Sometimes things go wrong in agile software development

I was once set to develop a talent assessment tool as a side project for a company I was working on. Two other developers with more company time than I and deep expertise in a different set of technologies were also assigned to the task. The three of us along with the director of operations of the office set ourselves to build the product and we failed miserably. Here are the reasons why I believe we failed so badly.

This was supposed to be a refactor from scratch of a solution I came up with during the hiring process I went through to start working for this company. At that moment I was put to the task of building a simple solution for this talent assessment problem they were until then managing with a spreadsheet. I remember being told to use Angular because that was the technology I was going to be using afterwards for client projects if I got hired. So I built it covering the basic features using Angular, Angular Material, Firebase and got hired.

When we decided to work on the refactor, I was told that I was going to lead the development with freedom to choose the tech stack and no worries about a final delivery date. We were supposed to move steady and slow following the Scrum project management pattern as close as possible. Up to this point everything seemed ok. Together with the other devs we agreed to use JS front to back. The other guys were both Ruby experts with a lot of curiosity about the Node.js ecosystem and I was the JS guy trying to optimize time by using at least the same language I used before which would allow me to reuse some of the code I had written before.

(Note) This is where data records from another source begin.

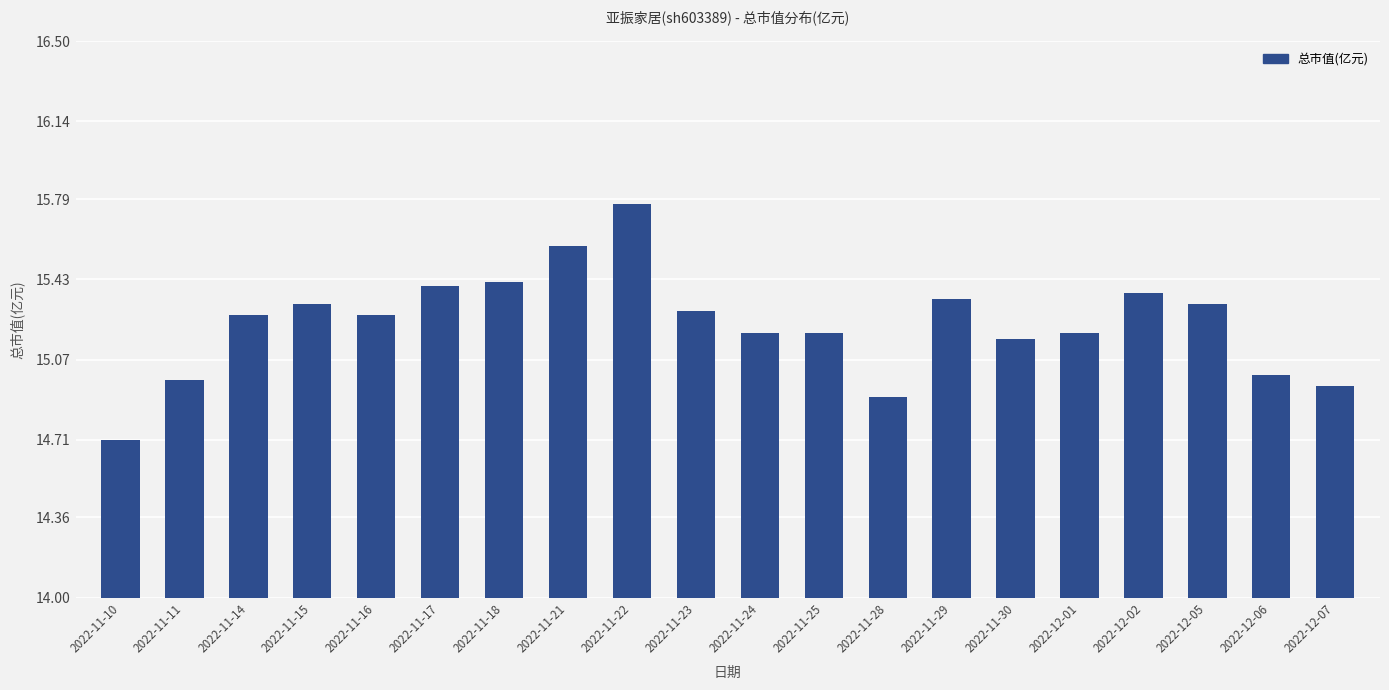

The value at 2022-12-01 is 6.6. True or false?

False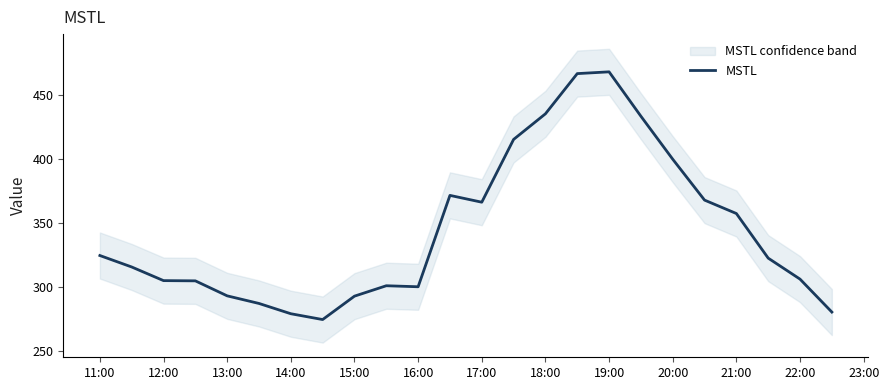

What is the sum of all values?

8261.7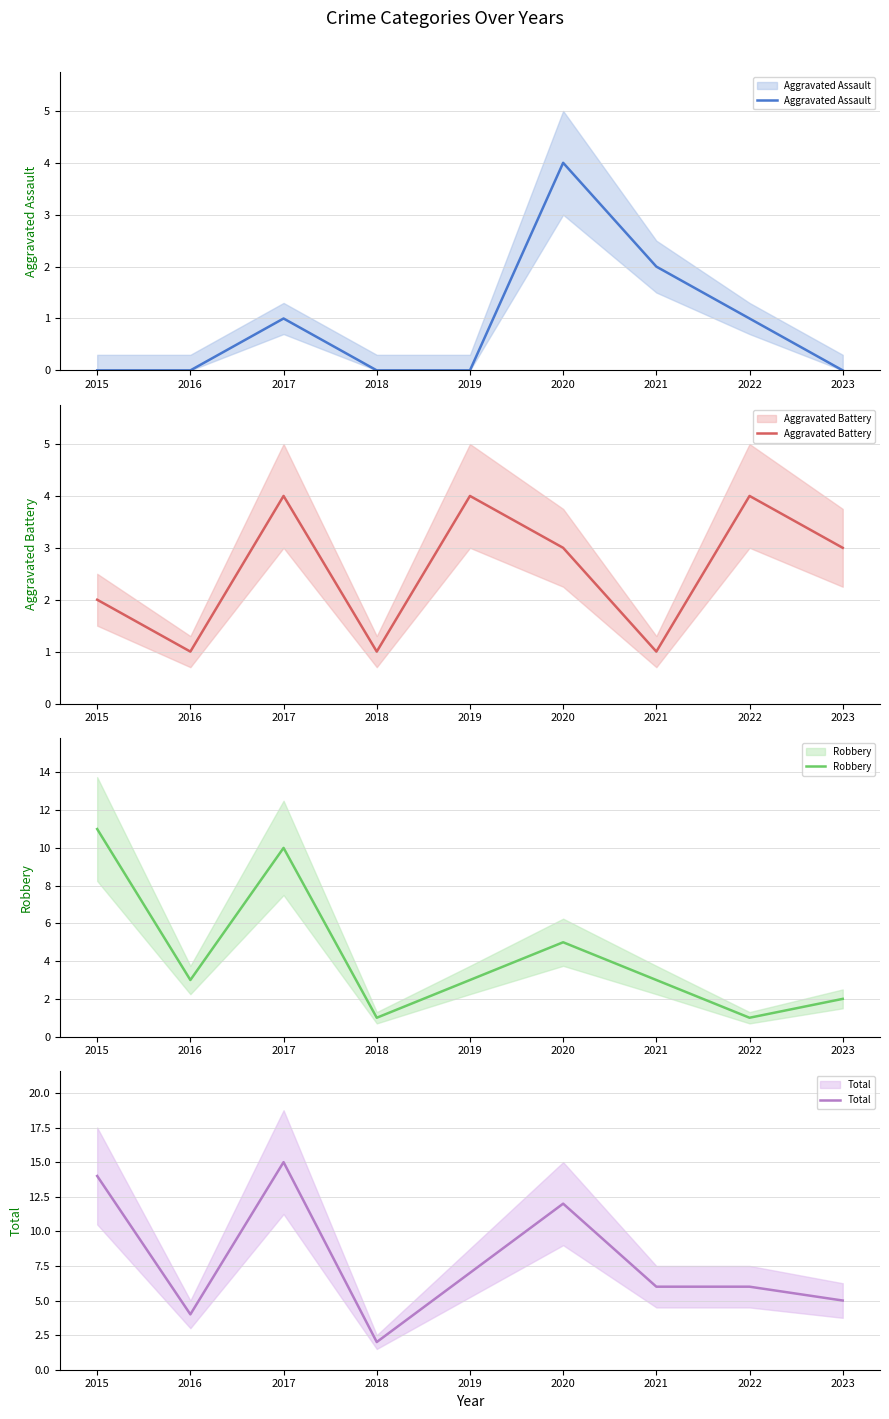

Where does the Robbery series first go above 3?

2015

First week. We broke down some of the basic features we should implement first and set up a couple of sprints using a Waffle.io board and GitHub issues. The first tasks were all related to get the data persistance layer ready. One of the Ruby devs was a very smart guy obsessed with minimalism. Those were qualities but in some way turned out to be weaknesses. His obsession with using only minimal dependencies slowed down the team a lot and that started to raise concerns with our director of operations, the one who was playing both the PO and the stakeholder roles in the project scrum setup.

So at this point I would point out two of the many reasons I think the project failure is due to. The first one is the double discourse of our manager who happened to not be so patient as he sought to be at the beginning. The second is the lack of empathy and team playing ability of one of our team members who happened to put his own way of thinking in front of the rest of the team and above all in front of the very problem we we're actually trying to solve.

From this point on the project started to fall apart. I wasn't really being seen as a leader and they changed the tech stack to Ruby on the backend, keeping JS on the front with not much freedom to choose libraries as initially assumed. I was pushing for React because I wanted to try it but we turned out using Angular because our director of operations wanted to keep our tech stack limited to what he thought was useful from a company strategy perspective.

I guess you already got the bigger picture. Lack of trust and confidence between team members. Lack of purpose, vision and leadership from the management side. A lot of confusion and lack of communication between team members. I really don't know at what extent I was to blame for the project failure. It started as a side project that was supposed to be fun and an opportunity to learn new technologies and exchange knowledge but it turned out to be a complete mess with no clear mission and a lot of excuses. A couple of months later I left the company and abandoned the project. I maybe should have pushed harder for staying lean and avoid over-complicating solutions at the beginning such as changing the front-end stack, but I didn't because I thought I could and it ended up as it did. Lesson learned.